La retroiluminación de escaneo reduce la borrosidad en televisores LCD, ideal para ver deportes con claridad. Explora más imágenes de HDTV. Adentrarse en la compra de un HDTV puede resultar abrumador. Debes dominar un nuevo vocabulario técnico y decidir entre tecnologías competidoras: ¿proyector, pantalla plana, plasma o LCD?
Los televisores de plasma consumen más energía y tardan más en calentarse que los LCD, pero destacan en mostrar objetos en movimiento rápido y ofrecen mejor contraste. ¿Cuál es la clave de su ventaja?
Los LCD usan una retroiluminación: una luz constante detrás de la pantalla. Funcionan con impulsos eléctricos que alteran cristales líquidos para modular la luz, creando la imagen.
Sin embargo, esta luz siempre encendida impide negros profundos, incluso en oscuridad total, limitando el contraste frente a los plasma, que no la requieren.
Además, genera borrosidad en movimientos rápidos, dejando rastros visibles.
Los fabricantes combaten esto con innovaciones como la retroiluminación de escaneo.

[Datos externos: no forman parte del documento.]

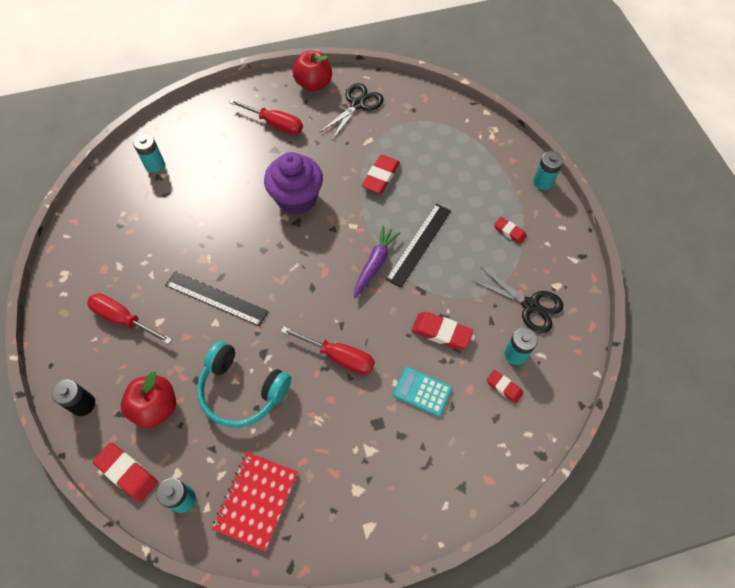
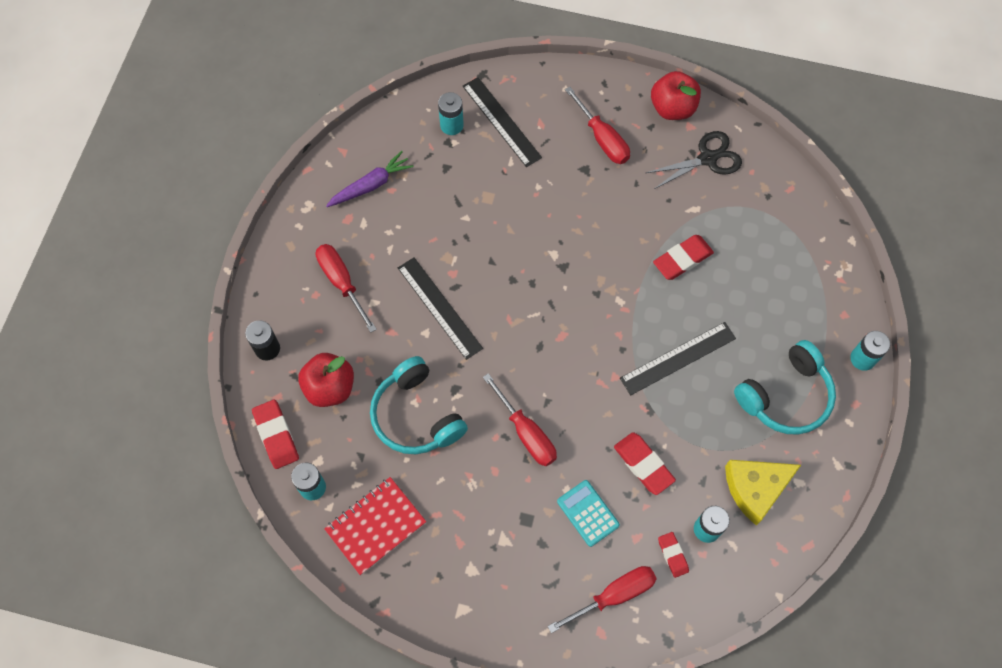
camera: 30 degrees right, 5 degrees up
purple cupcake [264,152,323,215] -> none
purple carrot [354,226,400,298] -> purple carrot moved to [326,151,413,207]
black scissors [472,268,563,333] -> yellow cheese [725,460,801,525]
red eraser [494,217,527,245] -> turquoise headphones [734,340,836,435]
none -> black ruler [463,77,542,167]
none -> red screwdriver [548,566,657,633]

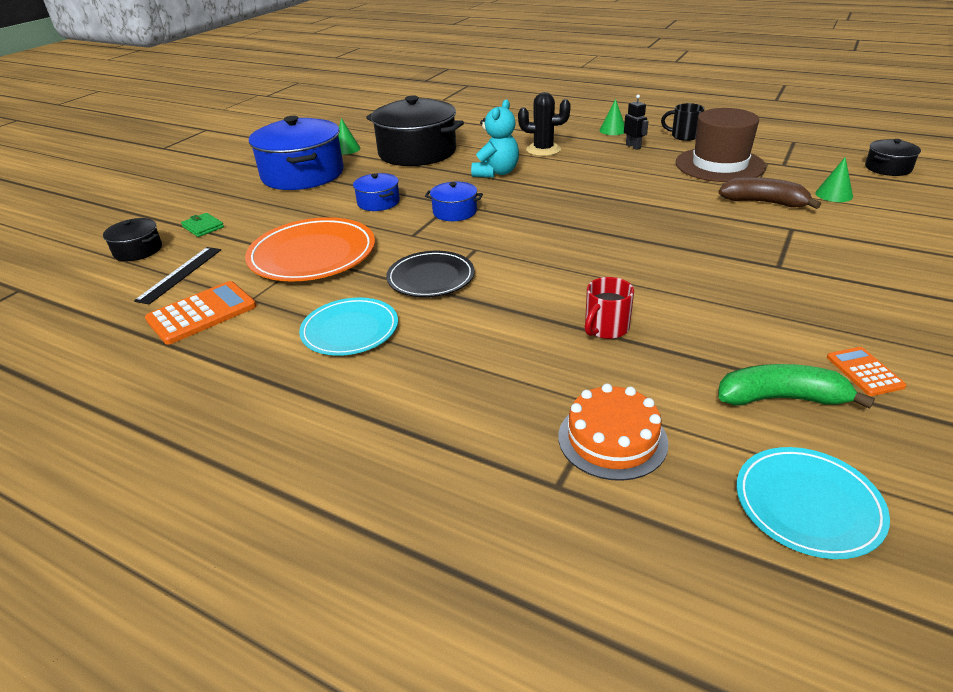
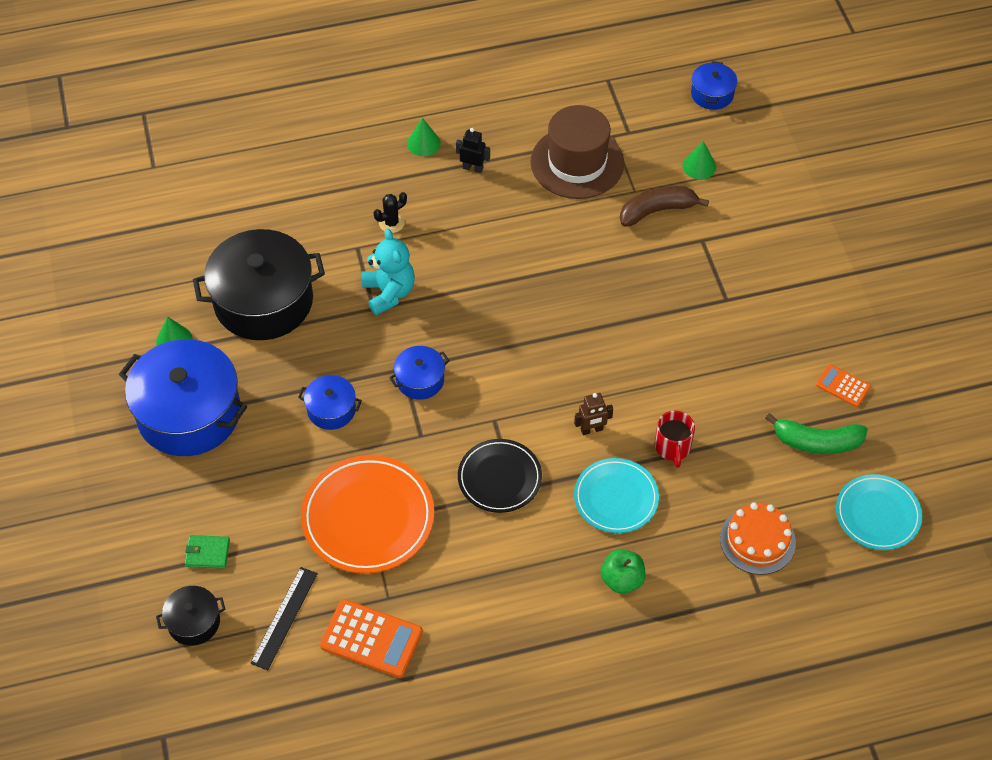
camera: 45 degrees left, 20 degrees up
black ruler [134,247,221,304] -> black ruler turned 45 degrees clockwise [250,567,318,670]
orange calculator [145,281,256,345] -> orange calculator turned 105 degrees clockwise [320,599,423,678]
turquoise plate [299,297,398,356] -> turquoise plate moved to [574,458,659,533]
black cactus [518,92,571,156] -> black cactus [374,192,407,233], size x0.62
black mug [661,103,704,141] -> none
green banana [718,364,875,409] -> green banana turned 135 degrees counterclockwise [765,413,868,454]
black pot [865,139,921,176] -> blue pot [691,61,737,110]
none -> brown robot [574,393,613,435]
none -> green apple [600,549,646,594]

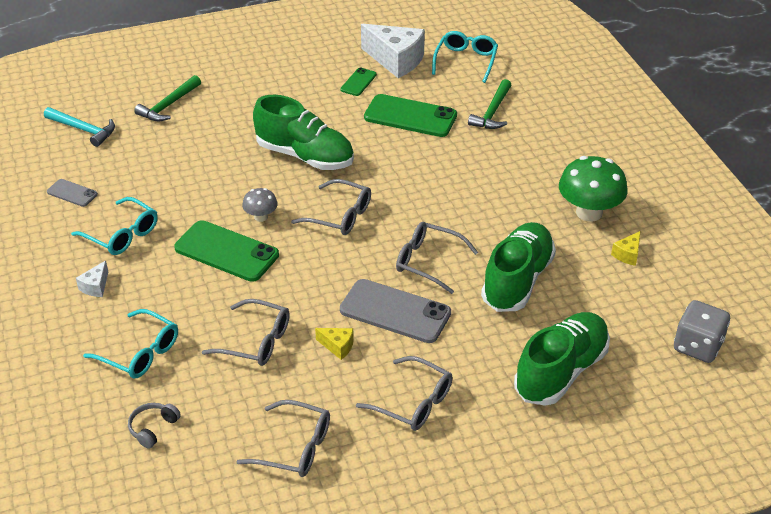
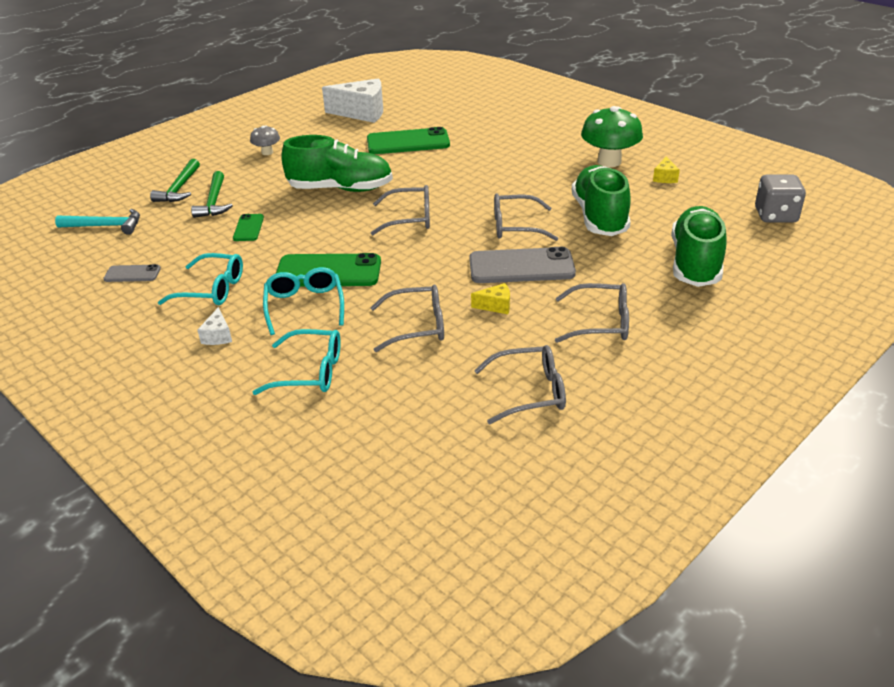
camera: 25 degrees left, 5 degrees down
grey headphones [128,403,181,449] -> none
grey mushroom [242,188,278,222] -> grey mushroom moved to [250,125,280,155]
green phone [340,68,377,96] -> green phone moved to [233,214,264,241]
turquoise glasses [432,31,498,83] -> turquoise glasses moved to [263,267,344,335]
green hammer [468,79,511,129] -> green hammer moved to [191,171,233,218]

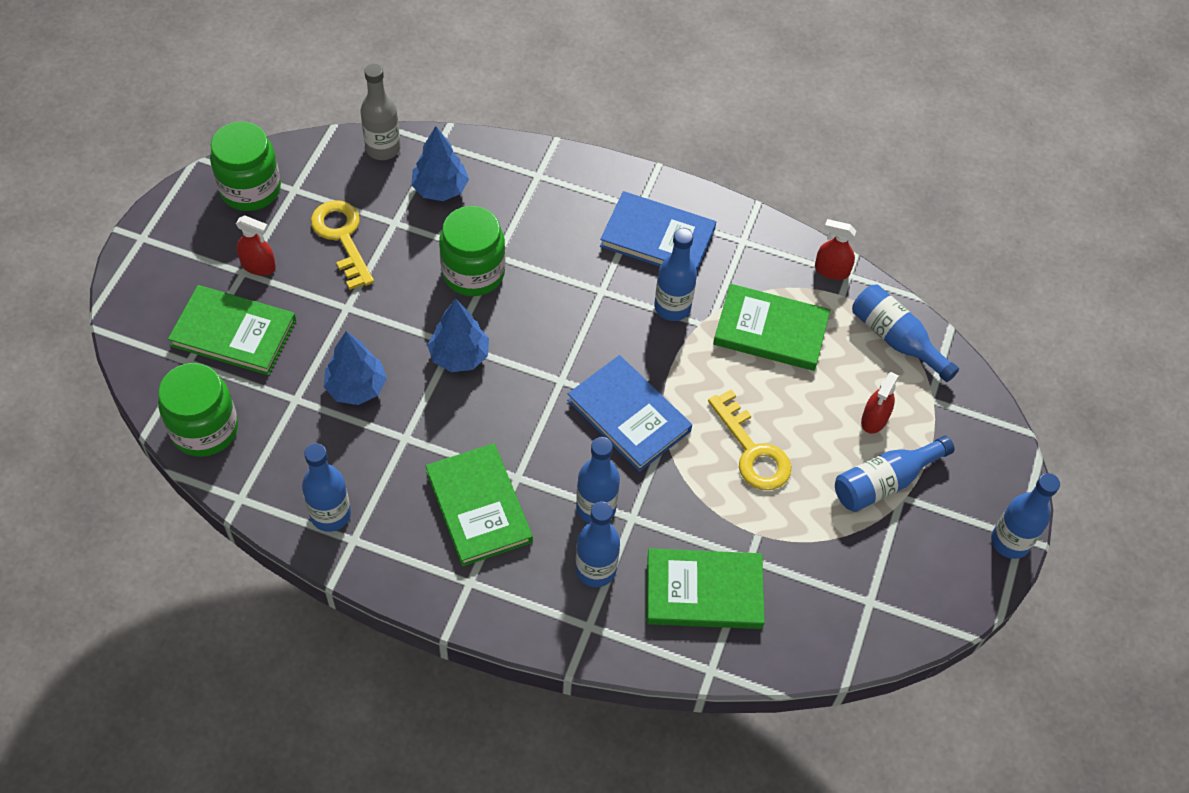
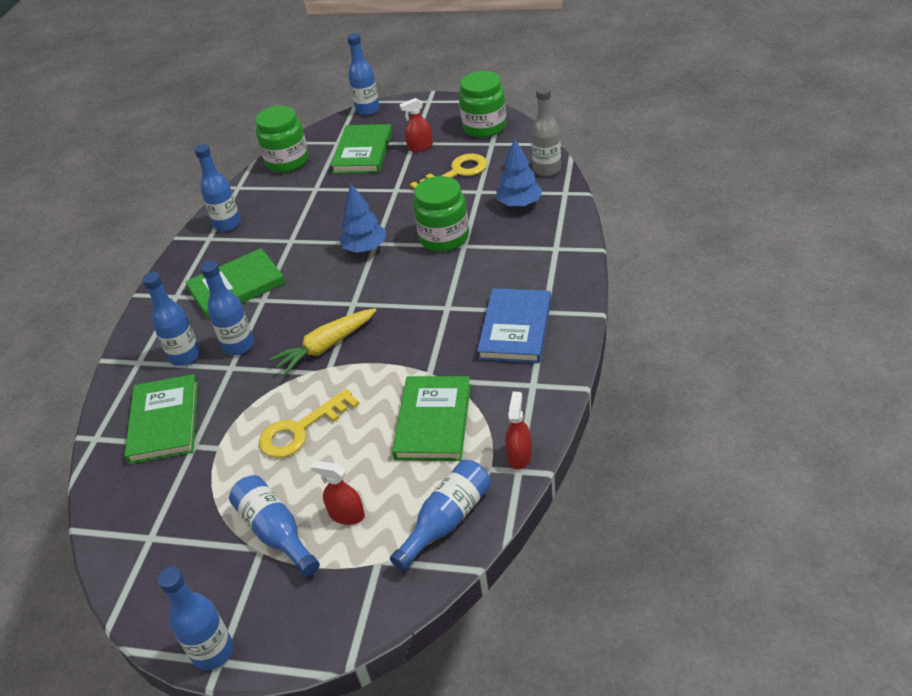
camera: 90 degrees right, 15 degrees down
red spray bottle [236,215,276,275] -> red spray bottle turned 60 degrees clockwise [399,98,433,152]
blue tree [324,331,387,405] -> none
blue book [567,355,692,472] -> yellow carrot [268,308,376,376]
blue bottle [654,228,697,321] -> blue bottle moved to [347,33,380,115]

Retroiluminación dinámica en acción
A diferencia de las retroiluminaciones convencionales, la de escaneo se enciende y apaga selectivamente, cientos de veces por segundo, solo donde se necesita.
Esto mejora el contraste apagándose en zonas oscuras para negros más profundos y nítidos, y reduce borrosidad combinada con altas tasas de refresco.
Requiere respuesta instantánea: no hay tiempo para calentamiento, a diferencia de las tradicionales.
Está formada por múltiples fuentes de luz dirigidas a zonas específicas, lo que eleva su costo y el precio del TV LCD.
No todos los LCD la incluyen; a veces hay que activarla manualmente. Las tasas de refresco han subido: de 60 Hz en SD a 480 Hz en HDTV recientes, prometiendo movimientos más fluidos, aunque la diferencia perceptual varía.
Evalúa en persona antes de invertir.